The truth is, we've always had reason to question the idea that cholesterol is an agent of disease. Indeed, what the Framingham researchers meant in 1977 when they described LDL cholesterol as a "marginal risk factor" is that a large proportion of people who suffer heart attacks have relatively low LDL cholesterol.
So how did we come to believe strongly that LDL cholesterol is so bad for us? It was partly due to the observation that eating saturated fat raises LDL cholesterol, and we've assumed that saturated fat is bad for us. This logic is circular, though: saturated fat is bad because it raises LDL cholesterol, and LDL cholesterol is bad because it is the thing that saturated fat raises. In clinical trials, researchers have been unable to generate compelling evidence that saturated fat in the diet causes heart disease. ...
One obvious way to test the LDL cholesterol hypothesis is to find therapies that lower it by different means and see if they, too, prevent heart attacks. This is essentially what the Vytorin trial did and why its results argue against the hypothesis. ...
Because medical authorities have always approached the cholesterol hypothesis as a public health issue, rather than as a scientific one, we're repeatedly reminded that it shouldn't be questioned. Heart attacks kill hundreds of thousands of Americans every year, statin therapy can save lives, and skepticism might be perceived as a reason to delay action. So let's just trust our assumptions, get people to change their diets and put high-risk people on statins and other cholesterol-lowering drugs.
Science, however, suggests a different approach: test the hypothesis rigorously and see if it survives. If the evidence continues to challenge the role of cholesterol, then rethink it, without preconceptions, and consider what these other pathways in cardiovascular disease are implying about cause and prevention. A different hypothesis may turn out to fit the facts better, and one day help prevent considerably more deaths.

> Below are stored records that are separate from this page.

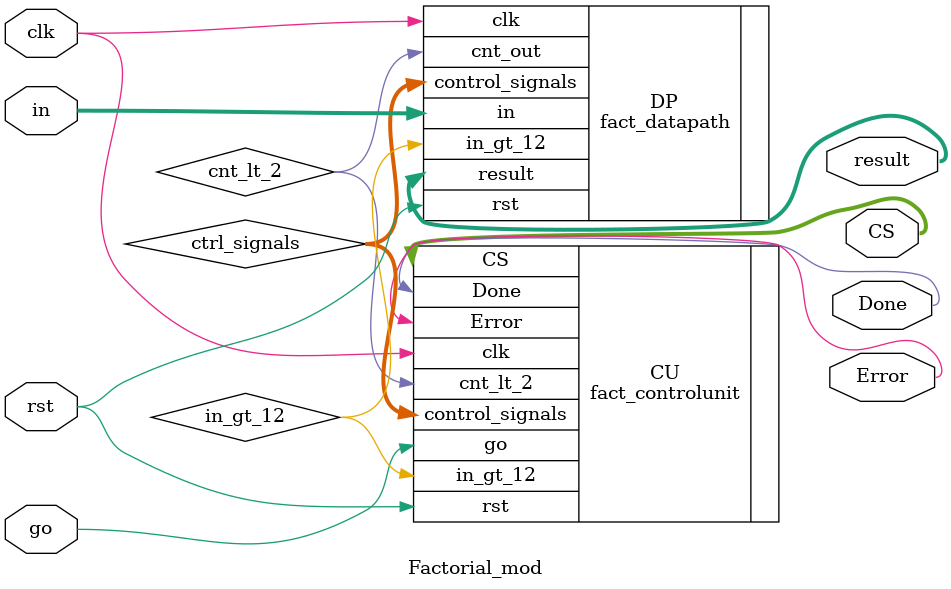
<source format=v>
`timescale 1ns / 1ps


module Factorial_mod(
    input  wire clk,                 /* 5 KHz clock */
    input  wire rst,
    input  wire go,
    input  wire [3:0] in,
    output wire Done,
    output wire Error,
    output wire [1:0] CS,
    output wire [31:0] result
    );
    
wire    cnt_lt_2, in_gt_12;
wire    [5:0] ctrl_signals;

fact_controlunit CU(
    .clk    (clk), 
    .rst    (rst),
    .go     (go),
    .Done   (Done),
    .Error  (Error),
    .CS     (CS),
    .cnt_lt_2   (cnt_lt_2),
    .in_gt_12   (in_gt_12),
    .control_signals    (ctrl_signals)
    );

fact_datapath DP(
    .clk    (clk),
    .rst    (rst),
    .in     (in),
    .control_signals    (ctrl_signals),
    .cnt_out    (cnt_lt_2),
    .in_gt_12   (in_gt_12),
    .result     (result)
    );

endmodule

</source>
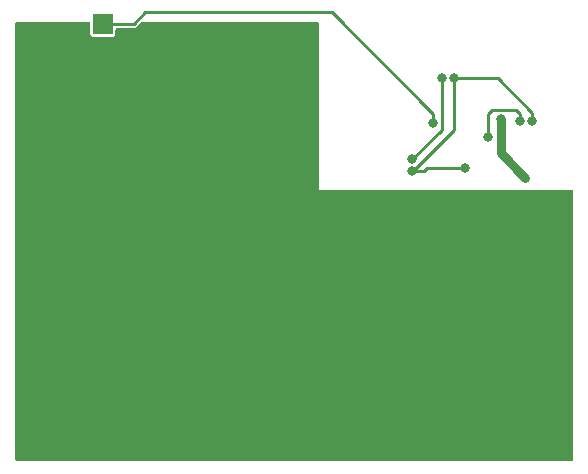
<source format=gbl>
G04 #@! TF.GenerationSoftware,KiCad,Pcbnew,(6.0.5-0)*
G04 #@! TF.CreationDate,2023-03-07T19:50:15-08:00*
G04 #@! TF.ProjectId,12V_Converter_LM5152x-Q1,3132565f-436f-46e7-9665-727465725f4c,rev?*
G04 #@! TF.SameCoordinates,Original*
G04 #@! TF.FileFunction,Copper,L2,Bot*
G04 #@! TF.FilePolarity,Positive*
%FSLAX46Y46*%
G04 Gerber Fmt 4.6, Leading zero omitted, Abs format (unit mm)*
G04 Created by KiCad (PCBNEW (6.0.5-0)) date 2023-03-07 19:50:15*
%MOMM*%
%LPD*%
G01*
G04 APERTURE LIST*
G04 #@! TA.AperFunction,ComponentPad*
%ADD10R,1.700000X1.700000*%
G04 #@! TD*
G04 #@! TA.AperFunction,ViaPad*
%ADD11C,0.800000*%
G04 #@! TD*
G04 #@! TA.AperFunction,Conductor*
%ADD12C,0.250000*%
G04 #@! TD*
G04 #@! TA.AperFunction,Conductor*
%ADD13C,0.750000*%
G04 #@! TD*
G04 APERTURE END LIST*
D10*
X69200000Y-93000000D03*
D11*
X98958400Y-97536000D03*
X95402400Y-105444303D03*
X105562400Y-101193600D03*
X99822000Y-105206800D03*
X107696000Y-110032800D03*
X84992000Y-93622000D03*
X81432400Y-113233200D03*
X81940400Y-112369600D03*
X106172000Y-109169200D03*
X106680000Y-110032800D03*
X107188000Y-110896400D03*
X106172000Y-110947200D03*
X86516000Y-96314400D03*
X85500000Y-96263600D03*
X79908400Y-114147600D03*
X82448400Y-113233200D03*
X84484000Y-96314400D03*
X86008000Y-93571200D03*
X82956400Y-114096800D03*
X80924400Y-114096800D03*
X82956400Y-112369600D03*
X85500000Y-94536400D03*
X84484000Y-94536400D03*
X80924400Y-112369600D03*
X107188000Y-109169200D03*
X84992000Y-95400000D03*
X81940400Y-114096800D03*
X87172800Y-114096800D03*
X84023200Y-114096800D03*
X86008000Y-95400000D03*
X80416400Y-113233200D03*
X107696000Y-108204000D03*
X86156800Y-114096800D03*
X108204000Y-109169200D03*
X106680000Y-108254800D03*
X85090000Y-114096800D03*
X108204000Y-110947200D03*
X86516000Y-94536400D03*
X79908400Y-112369600D03*
X104952800Y-106019600D03*
X102870000Y-101041200D03*
X104495600Y-101193600D03*
X101803200Y-102565200D03*
X97167100Y-101400000D03*
X97891600Y-97536000D03*
X95402400Y-104444800D03*
D12*
X96384097Y-105444303D02*
X95402400Y-105444303D01*
X95444297Y-105444303D02*
X98958400Y-101930200D01*
X99822000Y-105206800D02*
X96621600Y-105206800D01*
X98958400Y-97536000D02*
X102616000Y-97536000D01*
X95402400Y-105444303D02*
X95444297Y-105444303D01*
X96621600Y-105206800D02*
X96384097Y-105444303D01*
X105562400Y-100482400D02*
X105562400Y-101193600D01*
X102616000Y-97536000D02*
X105562400Y-100482400D01*
X98958400Y-101930200D02*
X98958400Y-97536000D01*
D13*
X102870000Y-103936800D02*
X104952800Y-106019600D01*
X102870000Y-101041200D02*
X102870000Y-103936800D01*
D12*
X101803200Y-100584000D02*
X102108000Y-100279200D01*
X102108000Y-100279200D02*
X104190800Y-100279200D01*
X104495600Y-100584000D02*
X104495600Y-101193600D01*
X101803200Y-102565200D02*
X101803200Y-100584000D01*
X104190800Y-100279200D02*
X104495600Y-100584000D01*
X97167100Y-100567100D02*
X88600000Y-92000000D01*
X72800000Y-92000000D02*
X71800000Y-93000000D01*
X97167100Y-101400000D02*
X97167100Y-100567100D01*
X71800000Y-93000000D02*
X69200000Y-93000000D01*
X88600000Y-92000000D02*
X72800000Y-92000000D01*
X95402400Y-104444800D02*
X97891600Y-101955600D01*
X97891600Y-101955600D02*
X97891600Y-97536000D01*
G04 #@! TA.AperFunction,Conductor*
G36*
X68091621Y-92820002D02*
G01*
X68138114Y-92873658D01*
X68149500Y-92926000D01*
X68149500Y-93869748D01*
X68161133Y-93928231D01*
X68205448Y-93994552D01*
X68271769Y-94038867D01*
X68283938Y-94041288D01*
X68283939Y-94041288D01*
X68324184Y-94049293D01*
X68330252Y-94050500D01*
X70069748Y-94050500D01*
X70075816Y-94049293D01*
X70116061Y-94041288D01*
X70116062Y-94041288D01*
X70128231Y-94038867D01*
X70194552Y-93994552D01*
X70238867Y-93928231D01*
X70250500Y-93869748D01*
X70250500Y-93451500D01*
X70270502Y-93383379D01*
X70324158Y-93336886D01*
X70376500Y-93325500D01*
X71780290Y-93325500D01*
X71791272Y-93325980D01*
X71817820Y-93328303D01*
X71817822Y-93328303D01*
X71828807Y-93329264D01*
X71865215Y-93319508D01*
X71875942Y-93317130D01*
X71879301Y-93316538D01*
X71913045Y-93310588D01*
X71922590Y-93305077D01*
X71925866Y-93303885D01*
X71929034Y-93302408D01*
X71939684Y-93299554D01*
X71970544Y-93277945D01*
X71979815Y-93272039D01*
X72002906Y-93258707D01*
X72012455Y-93253194D01*
X72036685Y-93224317D01*
X72044111Y-93216215D01*
X72423421Y-92836905D01*
X72485733Y-92802879D01*
X72512516Y-92800000D01*
X87374000Y-92800000D01*
X87442121Y-92820002D01*
X87488614Y-92873658D01*
X87500000Y-92926000D01*
X87500000Y-107000000D01*
X108874000Y-107000000D01*
X108942121Y-107020002D01*
X108988614Y-107073658D01*
X109000000Y-107126000D01*
X109000000Y-129874000D01*
X108979998Y-129942121D01*
X108926342Y-129988614D01*
X108874000Y-130000000D01*
X61926000Y-130000000D01*
X61857879Y-129979998D01*
X61811386Y-129926342D01*
X61800000Y-129874000D01*
X61800000Y-92926000D01*
X61820002Y-92857879D01*
X61873658Y-92811386D01*
X61926000Y-92800000D01*
X68023500Y-92800000D01*
X68091621Y-92820002D01*
G37*
G04 #@! TD.AperFunction*
M02*

</source>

To reiterate the lesson: rather than accept that high blood pressure is a problem that demands such urgent action that we sacrifice the discipline of conducting a health outcomes trial of the intervention, we should, as Taubes argues, "the hypothesis rigorously and see if it survives." If the evidence continues to challenge the role of (salt), then rethink it, without preconceptions, and consider what these other pathways in cardiovascular disease are implying about cause and prevention. A different hypothesis may turn out to fit the facts better, and one day help prevent considerably more deaths." Good plan.